• Work order: Reproduce the data below exactly. Skip the pictures.

• The data:
--*--

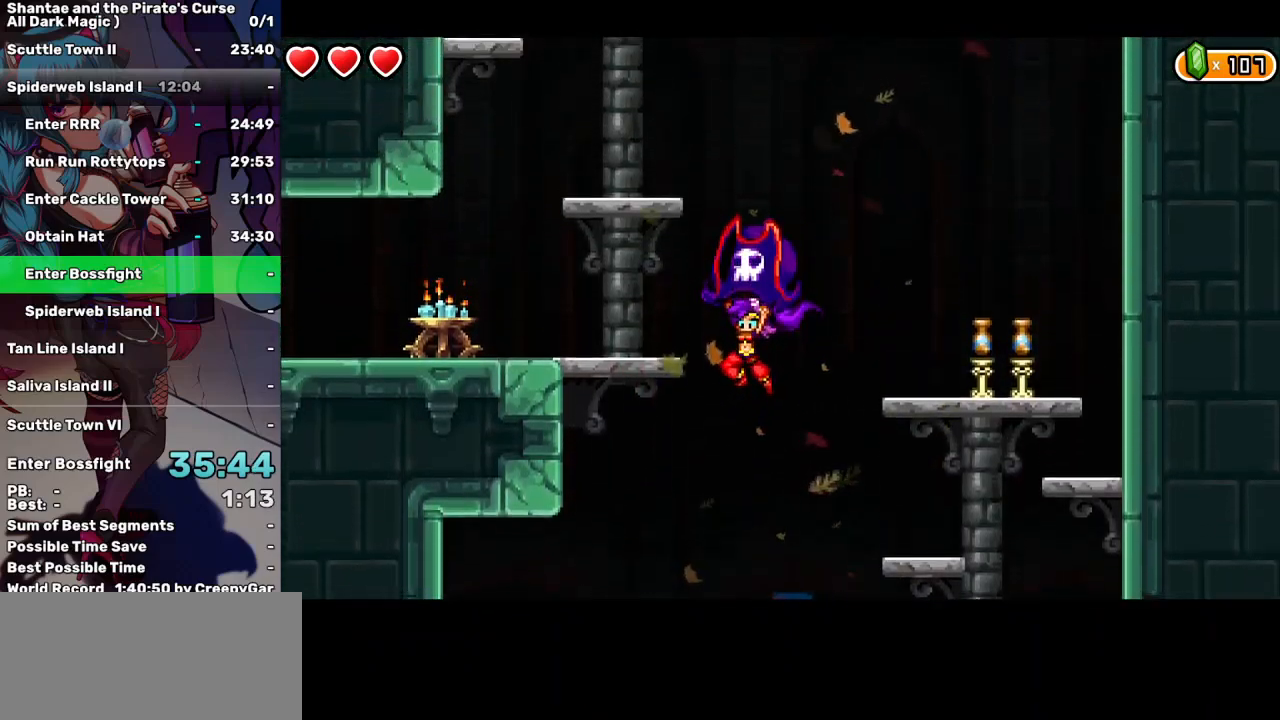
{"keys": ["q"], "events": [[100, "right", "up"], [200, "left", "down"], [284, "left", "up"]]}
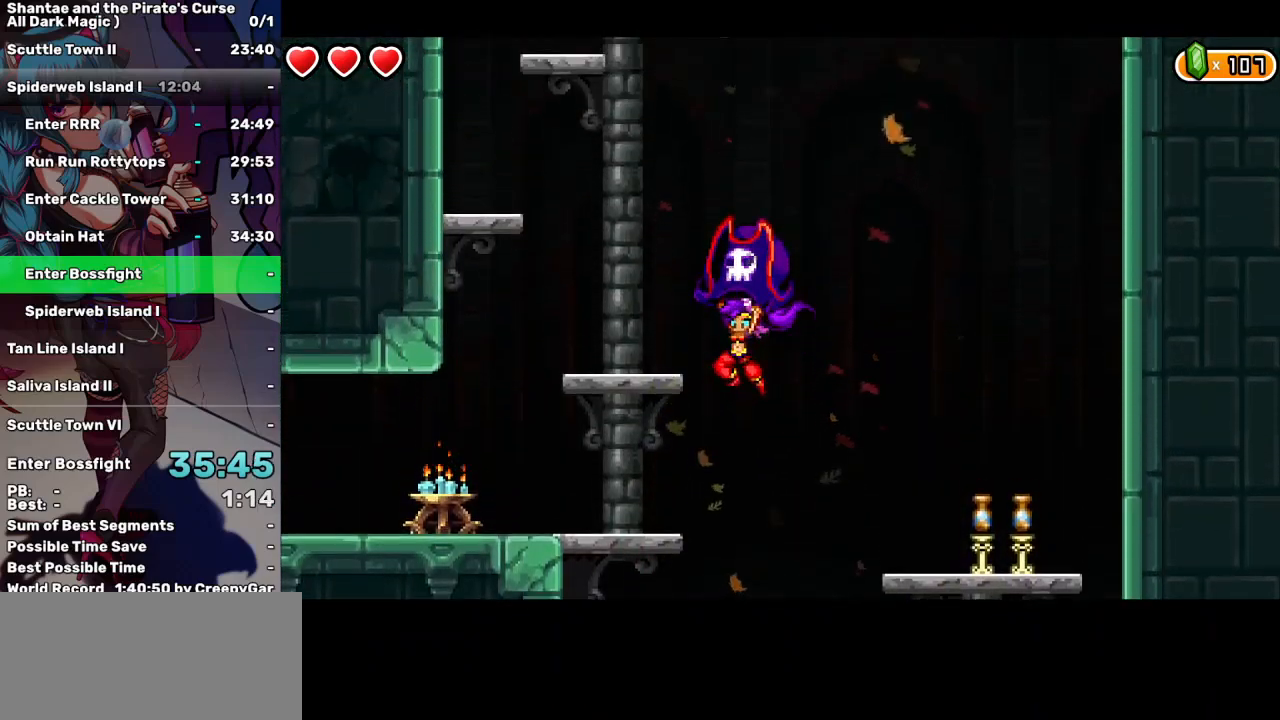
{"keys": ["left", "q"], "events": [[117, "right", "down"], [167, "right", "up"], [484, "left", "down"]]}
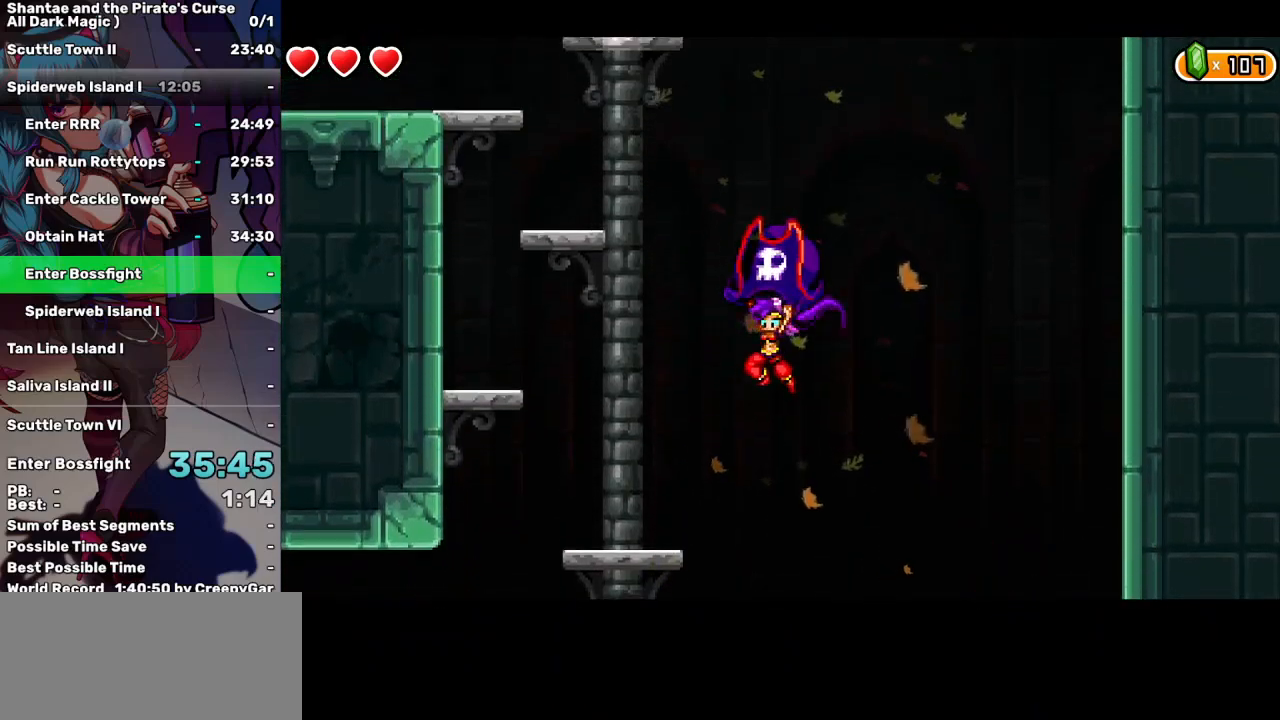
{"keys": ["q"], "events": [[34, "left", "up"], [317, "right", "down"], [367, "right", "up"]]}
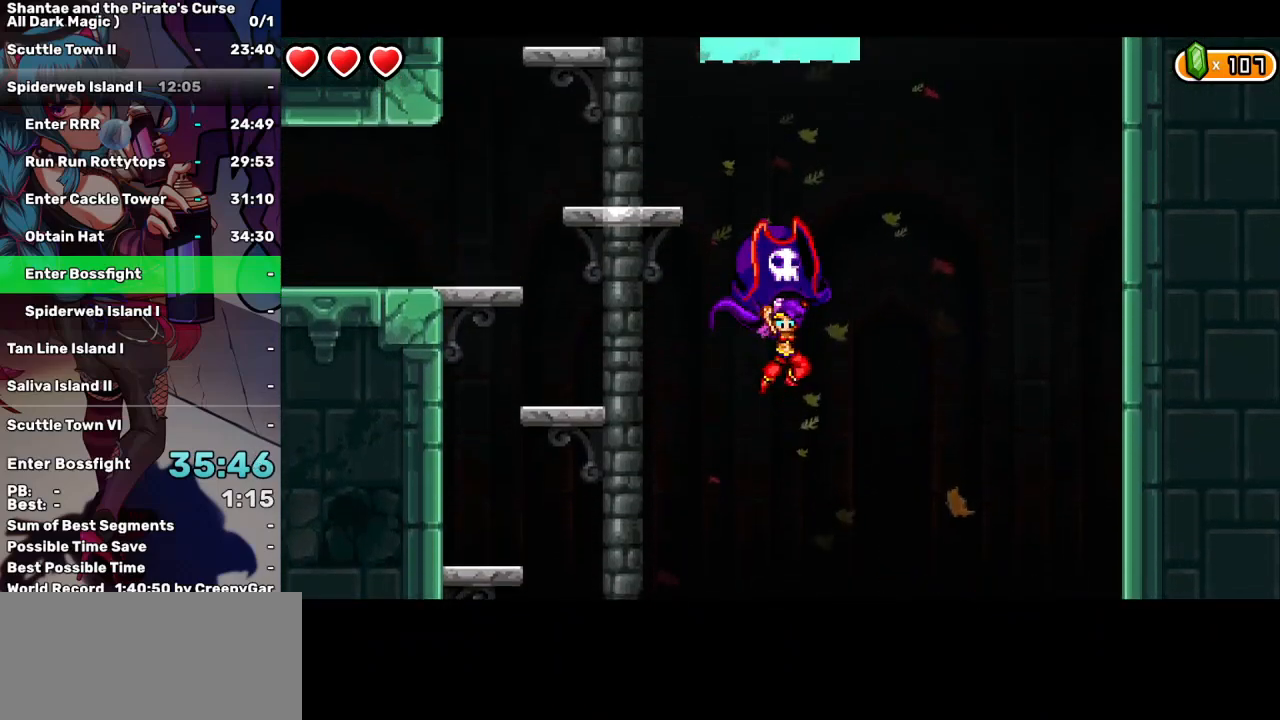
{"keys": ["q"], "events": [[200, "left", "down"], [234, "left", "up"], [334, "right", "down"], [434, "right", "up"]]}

--*--

• The completed task:
{"keys": ["q"], "events": [[100, "right", "up"], [200, "left", "down"], [284, "left", "up"]]}
{"keys": ["left", "q"], "events": [[117, "right", "down"], [167, "right", "up"], [484, "left", "down"]]}
{"keys": ["q"], "events": [[34, "left", "up"], [317, "right", "down"], [367, "right", "up"]]}
{"keys": ["q"], "events": [[200, "left", "down"], [234, "left", "up"], [334, "right", "down"], [434, "right", "up"]]}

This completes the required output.